My kids + My property values = The kind of society I want my kids to be adults in???

 

https://www.theatlantic.com/education/archive/2017/04/the-privilege-of-school-choice/524103/#article-comments

2 Comments

  1. Rebecca Wells

    Hey! A bit of an update on the goings on in Chicago:

    We had our 3rd (and final) community meeting last night before CPS decides whether to move forward with the planning for our merger.  It got pretty wild.

    At one point, a parent from the “bad/black” school stood up to say her concerns/fears about her school closing (she had come in late, so missed some of the critical info at the beginning so she was upset that her kids were going to have to go to another school altogether) and the “good/white” school parents took it upon themselves to egg her on…to say things like “see, these parents don’t want this to happen either…they are concerned…we need to listen to them….” – this was a way for them to make her appear confused and be the “angry black woman”. It was sickening.

    Other comments…

    “If Jenner is struggling, let’s start to fundraise for them. There are people in this room that would raise money for them – that would help them. That seems like a better/easier idea than trying to merge.”

    “I am afraid my son will end up in a classroom with the Jenner teachers who I have heard are bad. He won’t get a good education then. How is that fair to him?”

    on the flip side:

    the people from CPS running the meetings know this is a “no brainer” – their words to me privately.  They want to do the right thing.  We have to make ourselves an example.

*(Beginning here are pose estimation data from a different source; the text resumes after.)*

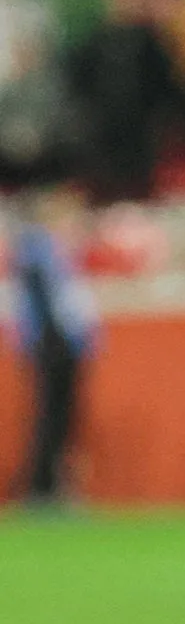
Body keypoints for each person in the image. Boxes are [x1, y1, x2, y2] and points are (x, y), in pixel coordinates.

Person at [6, 201, 98, 503]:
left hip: (60, 344)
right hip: (52, 345)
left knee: (60, 418)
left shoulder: (56, 255)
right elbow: (49, 305)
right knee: (51, 417)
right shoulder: (38, 252)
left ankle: (49, 484)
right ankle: (41, 486)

    Long road ahead. Some bright lights.

    Thanks for keeping the conversation alive!

    r.

    Rebecca Wells

    312.543.0133

    From: “IntegratedSchools.org” Reply-To: “IntegratedSchools.org” Date: Wednesday, April 26, 2017 at 12:06 AM To: Subject: [New post] When given the chance, will wealthy parents ever choose to desegregate schools?

    cemykytyn posted: “The Privilege of School Choice: When given the chance, will wealthy parents ever choose to desegregate schools? Worth the read here from Patrick Wall! Article about rezoning in NYC and the deep, deep, deep ‘good/bad’ school stories… Here’s a ni”

    • cemykytyn

      what is so interesting to me about this, rebecca, is how utterly predictable the oppo arguments are! my fav: if they’re struggling, I’m sure I’ll give them money…

      good good that cps is in support!